Ironically, a sense of wonder drove him to a career that now ruins movies for him. At any point within the last few years, Sintay could have easily taken a step out of his office and seen puppets and animated characters still in production for “Star Wars: The Force Awakens.” The only way he said he’d ever spoil himself was if he actually got to work on it.

“I’m so close to the business now that I just can’t see it in the same way,” Sintay said. “I would know exactly how these effects are done. I worked on ‘Avengers: Age of Ultron’ and it had no surprises to it.”

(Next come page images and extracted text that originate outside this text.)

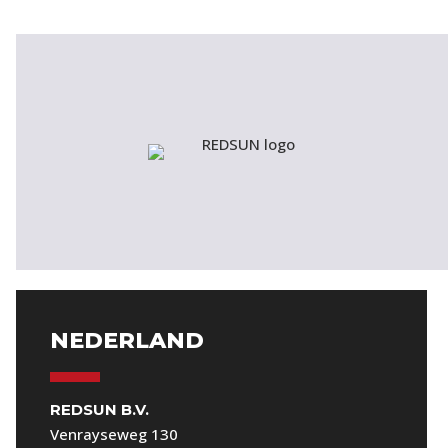
NEDERLAND
REDSUN B.V.
Venrayseweg 130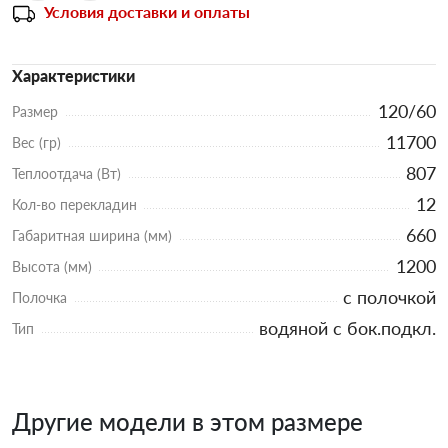
Условия доставки и оплаты
Характеристики
120/60
Размер
11700
Вес (гр)
807
Теплоотдача (Вт)
12
Кол-во перекладин
660
Габаритная ширина (мм)
1200
Высота (мм)
с полочкой
Полочка
водяной с бок.подкл.
Тип
Другие модели в этом размере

A large part of the magic is lost. Sintay said that’s why he faked sick – to keep some of that magic alive.

“I didn’t want to know who was cast in it; I didn’t want to know the story. I didn’t even want to know the title of the film, initially,” Sintay said. “I remember calling my Mom (saying) ‘there’s people out there who would give their left arm to be in there with the director and producer to see it, and I’m shielding myself from it. I just want it to be a surprise.”